Reassess how much you’re currently charging, and calculate a potential price increase that would better support your practice.

Per client, you might be surprised at how small this increase is! It’s often necessary to introduce yearly price increases. Raising your rates will reflect your level of experience, and allow you to keep up with inflation.

And by changing your prices in small increments, it’s easier for the client to adjust. It might sound strange, but if you’re worrying about money, the best solution might be to take on fewer clients, but raise your prices.

With the extra time in your schedule, you can better track and control your budget, and stay on top of your finances.

You’ll also have more time to dedicate to potentially lucrative side hustles.

Consider Side Hustles

“Passive” income streams allow you to make money without doing direct and consistent work. It takes effort to get passive income streams up and running, but once they’re established, they can earn you a lot of extra income.

As a therapist, one of the best options for earning passive income is through publishing.

Writing a book based on your experience can be a method for earning money, increasing your audience, and building your reputation. Self publishing allows you to enter the market more quickly.

Another method is to start your own blog, vlog, or podcast. As with publishing, these methods can earn a consistent income while expanding your reach.

Alternatively, try submitting articles to magazines and blogs. Other side hustles and passive income streams include public speaking, workshops, and retreats.

Think outside the box: what are alternative ways to put your skills to use?

Pursue Teletherapy

Teletherapy has grown massively in recent years, and it’s an exciting new avenue for many practices. Teletherapy can be a way to cut down costs while adding another income stream.

Teletherapy can also be a way to boost client numbers, particularly if you’re struggling to find “in person” clients in the area.

As you don’t need the office space, teletherapy allows you to cut down on outgoings.
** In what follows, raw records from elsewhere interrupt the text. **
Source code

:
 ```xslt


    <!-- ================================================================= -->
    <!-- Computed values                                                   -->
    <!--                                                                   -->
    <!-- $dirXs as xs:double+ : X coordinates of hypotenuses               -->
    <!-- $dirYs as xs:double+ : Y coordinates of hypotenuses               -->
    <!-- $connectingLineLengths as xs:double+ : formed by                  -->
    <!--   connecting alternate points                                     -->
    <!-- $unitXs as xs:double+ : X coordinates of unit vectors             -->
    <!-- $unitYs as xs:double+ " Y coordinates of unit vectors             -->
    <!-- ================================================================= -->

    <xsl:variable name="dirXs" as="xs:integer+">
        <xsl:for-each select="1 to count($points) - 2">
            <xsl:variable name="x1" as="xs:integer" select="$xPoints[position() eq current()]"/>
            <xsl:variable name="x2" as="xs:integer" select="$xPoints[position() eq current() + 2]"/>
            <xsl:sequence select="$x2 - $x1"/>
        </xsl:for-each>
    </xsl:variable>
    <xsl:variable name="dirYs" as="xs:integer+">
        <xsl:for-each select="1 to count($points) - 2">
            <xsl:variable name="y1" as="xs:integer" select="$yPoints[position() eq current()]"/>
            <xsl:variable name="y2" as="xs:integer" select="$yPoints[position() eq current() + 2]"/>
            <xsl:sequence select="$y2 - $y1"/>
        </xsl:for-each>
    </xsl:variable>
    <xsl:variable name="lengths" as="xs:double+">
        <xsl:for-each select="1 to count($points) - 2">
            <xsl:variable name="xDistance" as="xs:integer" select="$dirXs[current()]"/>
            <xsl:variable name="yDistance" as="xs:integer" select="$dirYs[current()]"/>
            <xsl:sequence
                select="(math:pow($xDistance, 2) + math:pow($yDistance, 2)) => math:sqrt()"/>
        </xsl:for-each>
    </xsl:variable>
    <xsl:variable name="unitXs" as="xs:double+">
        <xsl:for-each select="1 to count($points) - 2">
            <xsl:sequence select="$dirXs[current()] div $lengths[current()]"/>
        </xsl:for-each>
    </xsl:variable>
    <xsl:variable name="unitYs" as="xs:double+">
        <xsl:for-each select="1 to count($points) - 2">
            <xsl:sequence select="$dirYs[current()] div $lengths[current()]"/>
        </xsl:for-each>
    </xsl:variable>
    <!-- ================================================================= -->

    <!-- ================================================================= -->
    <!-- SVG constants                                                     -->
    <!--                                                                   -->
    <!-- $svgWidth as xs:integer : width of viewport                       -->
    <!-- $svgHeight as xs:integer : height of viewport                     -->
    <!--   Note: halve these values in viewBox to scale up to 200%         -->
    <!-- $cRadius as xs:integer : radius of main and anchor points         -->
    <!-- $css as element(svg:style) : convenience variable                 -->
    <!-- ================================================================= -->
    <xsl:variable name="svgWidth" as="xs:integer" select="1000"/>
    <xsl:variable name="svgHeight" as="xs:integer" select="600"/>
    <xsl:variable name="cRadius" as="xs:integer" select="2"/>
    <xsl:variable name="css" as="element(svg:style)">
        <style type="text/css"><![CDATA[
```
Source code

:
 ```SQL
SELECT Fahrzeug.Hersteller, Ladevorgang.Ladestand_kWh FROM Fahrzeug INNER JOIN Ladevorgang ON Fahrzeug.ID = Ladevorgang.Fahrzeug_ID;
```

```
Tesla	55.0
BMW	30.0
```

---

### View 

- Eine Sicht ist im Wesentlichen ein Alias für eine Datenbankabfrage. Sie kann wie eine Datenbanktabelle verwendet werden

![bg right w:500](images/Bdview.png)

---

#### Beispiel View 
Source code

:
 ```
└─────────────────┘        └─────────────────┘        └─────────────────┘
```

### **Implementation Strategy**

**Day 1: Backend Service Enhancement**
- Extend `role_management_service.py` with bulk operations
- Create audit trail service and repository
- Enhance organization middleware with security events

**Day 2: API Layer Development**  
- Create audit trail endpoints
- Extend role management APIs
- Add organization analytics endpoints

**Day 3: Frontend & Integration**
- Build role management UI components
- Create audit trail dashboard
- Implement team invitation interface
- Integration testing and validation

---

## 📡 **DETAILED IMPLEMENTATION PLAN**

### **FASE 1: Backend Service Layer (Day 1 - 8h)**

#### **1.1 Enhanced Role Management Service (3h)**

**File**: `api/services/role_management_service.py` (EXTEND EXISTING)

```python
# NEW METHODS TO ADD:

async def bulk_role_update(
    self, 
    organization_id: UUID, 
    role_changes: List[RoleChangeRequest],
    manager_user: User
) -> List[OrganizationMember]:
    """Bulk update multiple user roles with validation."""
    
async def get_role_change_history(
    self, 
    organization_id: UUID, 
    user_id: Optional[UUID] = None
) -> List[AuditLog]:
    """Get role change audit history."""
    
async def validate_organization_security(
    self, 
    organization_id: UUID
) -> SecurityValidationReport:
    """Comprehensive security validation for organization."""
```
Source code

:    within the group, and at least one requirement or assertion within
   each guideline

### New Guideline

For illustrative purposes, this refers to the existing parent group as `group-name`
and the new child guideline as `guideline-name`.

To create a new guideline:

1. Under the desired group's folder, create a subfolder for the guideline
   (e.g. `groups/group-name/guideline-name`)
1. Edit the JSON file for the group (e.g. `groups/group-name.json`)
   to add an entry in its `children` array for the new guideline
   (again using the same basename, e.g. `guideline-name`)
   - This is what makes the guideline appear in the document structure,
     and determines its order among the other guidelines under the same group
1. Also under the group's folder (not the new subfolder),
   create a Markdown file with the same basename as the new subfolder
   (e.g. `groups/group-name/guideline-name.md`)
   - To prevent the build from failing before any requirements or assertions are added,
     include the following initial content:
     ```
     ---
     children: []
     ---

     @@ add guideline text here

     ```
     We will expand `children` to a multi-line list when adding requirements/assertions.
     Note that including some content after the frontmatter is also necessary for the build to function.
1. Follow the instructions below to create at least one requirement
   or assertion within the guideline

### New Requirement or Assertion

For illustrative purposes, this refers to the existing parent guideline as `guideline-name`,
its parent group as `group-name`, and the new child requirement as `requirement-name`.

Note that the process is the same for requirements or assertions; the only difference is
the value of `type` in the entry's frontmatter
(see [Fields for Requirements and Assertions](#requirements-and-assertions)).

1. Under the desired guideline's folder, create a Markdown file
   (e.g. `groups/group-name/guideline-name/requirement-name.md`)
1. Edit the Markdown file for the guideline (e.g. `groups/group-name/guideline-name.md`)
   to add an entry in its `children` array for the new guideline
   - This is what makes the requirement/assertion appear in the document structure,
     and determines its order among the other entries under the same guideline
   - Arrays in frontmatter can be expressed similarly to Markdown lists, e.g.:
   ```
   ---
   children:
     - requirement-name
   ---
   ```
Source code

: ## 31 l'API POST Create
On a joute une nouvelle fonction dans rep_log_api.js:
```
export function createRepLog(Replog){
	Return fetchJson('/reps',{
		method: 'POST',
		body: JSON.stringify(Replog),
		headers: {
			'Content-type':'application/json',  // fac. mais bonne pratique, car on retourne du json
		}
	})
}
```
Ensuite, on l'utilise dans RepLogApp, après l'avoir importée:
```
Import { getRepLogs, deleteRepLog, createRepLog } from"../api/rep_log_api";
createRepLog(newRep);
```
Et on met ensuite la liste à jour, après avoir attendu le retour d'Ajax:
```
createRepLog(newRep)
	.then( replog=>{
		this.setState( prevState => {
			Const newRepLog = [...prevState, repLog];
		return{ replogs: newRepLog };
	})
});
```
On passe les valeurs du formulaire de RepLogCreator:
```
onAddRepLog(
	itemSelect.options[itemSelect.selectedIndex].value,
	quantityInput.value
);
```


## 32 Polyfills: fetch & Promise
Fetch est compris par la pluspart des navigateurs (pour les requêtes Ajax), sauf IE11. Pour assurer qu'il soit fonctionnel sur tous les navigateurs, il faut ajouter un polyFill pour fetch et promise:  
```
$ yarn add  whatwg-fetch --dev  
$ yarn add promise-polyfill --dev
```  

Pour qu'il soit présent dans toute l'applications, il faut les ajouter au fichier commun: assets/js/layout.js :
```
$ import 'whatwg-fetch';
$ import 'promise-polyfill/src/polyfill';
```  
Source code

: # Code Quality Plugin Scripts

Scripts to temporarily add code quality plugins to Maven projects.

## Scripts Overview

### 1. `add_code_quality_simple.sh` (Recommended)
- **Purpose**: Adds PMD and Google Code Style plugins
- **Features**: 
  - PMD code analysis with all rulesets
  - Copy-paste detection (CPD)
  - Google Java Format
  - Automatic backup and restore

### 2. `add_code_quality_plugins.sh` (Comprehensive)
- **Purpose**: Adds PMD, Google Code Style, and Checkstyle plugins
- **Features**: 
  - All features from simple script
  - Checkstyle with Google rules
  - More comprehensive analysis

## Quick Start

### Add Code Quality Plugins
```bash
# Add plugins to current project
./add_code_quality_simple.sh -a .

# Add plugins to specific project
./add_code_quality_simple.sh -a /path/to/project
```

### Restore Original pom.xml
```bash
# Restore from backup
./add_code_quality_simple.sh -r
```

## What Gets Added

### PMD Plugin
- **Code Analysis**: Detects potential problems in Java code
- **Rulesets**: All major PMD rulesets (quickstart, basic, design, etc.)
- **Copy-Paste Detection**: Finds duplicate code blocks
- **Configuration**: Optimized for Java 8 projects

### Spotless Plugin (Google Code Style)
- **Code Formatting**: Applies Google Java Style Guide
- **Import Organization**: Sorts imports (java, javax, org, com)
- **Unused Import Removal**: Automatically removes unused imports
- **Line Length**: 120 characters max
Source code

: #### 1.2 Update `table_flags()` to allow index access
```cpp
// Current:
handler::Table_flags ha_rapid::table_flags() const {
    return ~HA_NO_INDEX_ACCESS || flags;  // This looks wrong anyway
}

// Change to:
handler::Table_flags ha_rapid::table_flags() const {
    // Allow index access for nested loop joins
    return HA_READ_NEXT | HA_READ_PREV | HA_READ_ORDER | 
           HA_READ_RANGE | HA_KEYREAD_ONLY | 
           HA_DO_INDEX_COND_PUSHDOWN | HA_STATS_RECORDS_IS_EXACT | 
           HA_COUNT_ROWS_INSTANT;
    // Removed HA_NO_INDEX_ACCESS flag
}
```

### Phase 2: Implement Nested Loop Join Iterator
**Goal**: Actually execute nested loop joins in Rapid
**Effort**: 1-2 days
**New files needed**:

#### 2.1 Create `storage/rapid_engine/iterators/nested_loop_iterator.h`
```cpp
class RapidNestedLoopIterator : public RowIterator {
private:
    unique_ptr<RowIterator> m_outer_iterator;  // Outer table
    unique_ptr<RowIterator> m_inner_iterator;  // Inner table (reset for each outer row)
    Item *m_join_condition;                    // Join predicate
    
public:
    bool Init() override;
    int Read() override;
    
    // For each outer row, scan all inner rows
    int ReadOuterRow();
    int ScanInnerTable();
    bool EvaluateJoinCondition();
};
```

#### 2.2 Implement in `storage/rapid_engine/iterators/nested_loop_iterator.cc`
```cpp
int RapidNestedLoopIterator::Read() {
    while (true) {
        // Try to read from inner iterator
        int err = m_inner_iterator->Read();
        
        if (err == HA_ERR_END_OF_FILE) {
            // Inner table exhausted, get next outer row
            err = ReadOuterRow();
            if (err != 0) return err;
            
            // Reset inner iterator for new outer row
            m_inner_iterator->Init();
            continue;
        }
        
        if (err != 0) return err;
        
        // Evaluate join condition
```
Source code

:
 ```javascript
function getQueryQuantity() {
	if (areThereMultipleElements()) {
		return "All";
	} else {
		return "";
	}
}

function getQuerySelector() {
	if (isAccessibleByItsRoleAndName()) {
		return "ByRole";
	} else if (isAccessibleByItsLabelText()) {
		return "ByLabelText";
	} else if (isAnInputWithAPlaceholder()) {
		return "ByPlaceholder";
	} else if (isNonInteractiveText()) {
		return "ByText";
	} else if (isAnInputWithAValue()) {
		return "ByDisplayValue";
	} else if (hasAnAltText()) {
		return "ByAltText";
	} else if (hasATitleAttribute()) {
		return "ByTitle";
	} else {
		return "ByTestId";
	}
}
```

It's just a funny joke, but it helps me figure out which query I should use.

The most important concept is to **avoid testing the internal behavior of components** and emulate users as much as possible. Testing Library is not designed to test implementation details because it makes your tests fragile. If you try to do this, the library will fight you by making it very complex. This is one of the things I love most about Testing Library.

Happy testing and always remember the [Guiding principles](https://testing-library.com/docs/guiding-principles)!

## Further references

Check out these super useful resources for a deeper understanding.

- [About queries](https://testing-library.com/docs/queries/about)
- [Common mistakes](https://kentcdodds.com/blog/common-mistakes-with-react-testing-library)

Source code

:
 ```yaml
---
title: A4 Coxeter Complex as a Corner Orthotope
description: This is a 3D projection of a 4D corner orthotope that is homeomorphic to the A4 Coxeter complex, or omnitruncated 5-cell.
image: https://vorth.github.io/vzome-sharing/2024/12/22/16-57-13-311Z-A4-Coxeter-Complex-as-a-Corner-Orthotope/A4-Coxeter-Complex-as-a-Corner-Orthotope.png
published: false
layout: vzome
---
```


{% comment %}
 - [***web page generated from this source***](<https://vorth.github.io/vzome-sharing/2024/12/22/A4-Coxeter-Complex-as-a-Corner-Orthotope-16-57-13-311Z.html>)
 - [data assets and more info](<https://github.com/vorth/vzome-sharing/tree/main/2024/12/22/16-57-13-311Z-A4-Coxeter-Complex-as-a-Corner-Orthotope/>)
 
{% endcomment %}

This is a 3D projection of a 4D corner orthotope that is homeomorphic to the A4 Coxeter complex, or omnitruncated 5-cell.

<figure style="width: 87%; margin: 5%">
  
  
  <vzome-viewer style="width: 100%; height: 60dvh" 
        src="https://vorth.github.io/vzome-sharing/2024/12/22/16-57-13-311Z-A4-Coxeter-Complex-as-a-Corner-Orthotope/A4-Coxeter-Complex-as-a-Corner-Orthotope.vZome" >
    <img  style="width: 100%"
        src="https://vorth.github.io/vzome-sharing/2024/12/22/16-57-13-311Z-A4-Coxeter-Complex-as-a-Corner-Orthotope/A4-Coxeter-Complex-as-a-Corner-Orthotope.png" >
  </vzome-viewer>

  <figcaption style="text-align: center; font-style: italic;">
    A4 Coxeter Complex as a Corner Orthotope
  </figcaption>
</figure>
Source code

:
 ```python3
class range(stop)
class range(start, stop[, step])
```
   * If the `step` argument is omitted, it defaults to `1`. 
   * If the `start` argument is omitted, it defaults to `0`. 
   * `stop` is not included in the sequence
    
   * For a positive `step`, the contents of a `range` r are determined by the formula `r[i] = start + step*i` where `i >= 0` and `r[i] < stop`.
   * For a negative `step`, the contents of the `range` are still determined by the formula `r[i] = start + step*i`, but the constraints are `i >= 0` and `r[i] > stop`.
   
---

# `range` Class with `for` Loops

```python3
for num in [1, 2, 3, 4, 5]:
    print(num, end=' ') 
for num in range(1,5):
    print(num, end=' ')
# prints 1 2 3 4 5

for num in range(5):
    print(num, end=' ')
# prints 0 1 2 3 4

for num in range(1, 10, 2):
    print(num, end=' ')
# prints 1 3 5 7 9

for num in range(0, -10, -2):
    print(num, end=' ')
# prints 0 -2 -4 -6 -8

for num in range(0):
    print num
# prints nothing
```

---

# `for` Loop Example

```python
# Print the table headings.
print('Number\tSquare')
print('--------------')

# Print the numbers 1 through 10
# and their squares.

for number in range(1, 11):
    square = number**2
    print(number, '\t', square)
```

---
If you already have an office, you can potentially rent out the space on days when you’re working from home. 

Don’t Neglect Your Own Mental Well Being

Worrying about money can have a noticeable effect on your quality of work, which can, in turn, negatively impact your finances.

Schedule time once a month to properly go through and assess your financial situation.

By making finances a part of your routine, you can avoid things getting on top of you. 

Final Thoughts

There are many rewards to running your own practice, but keeping on top of finances is rarely considered one of them.

If money is causing you stress, you need to reassess your spending and build a working budget.

It might be necessary to raise your rates, or pursue passive income streams.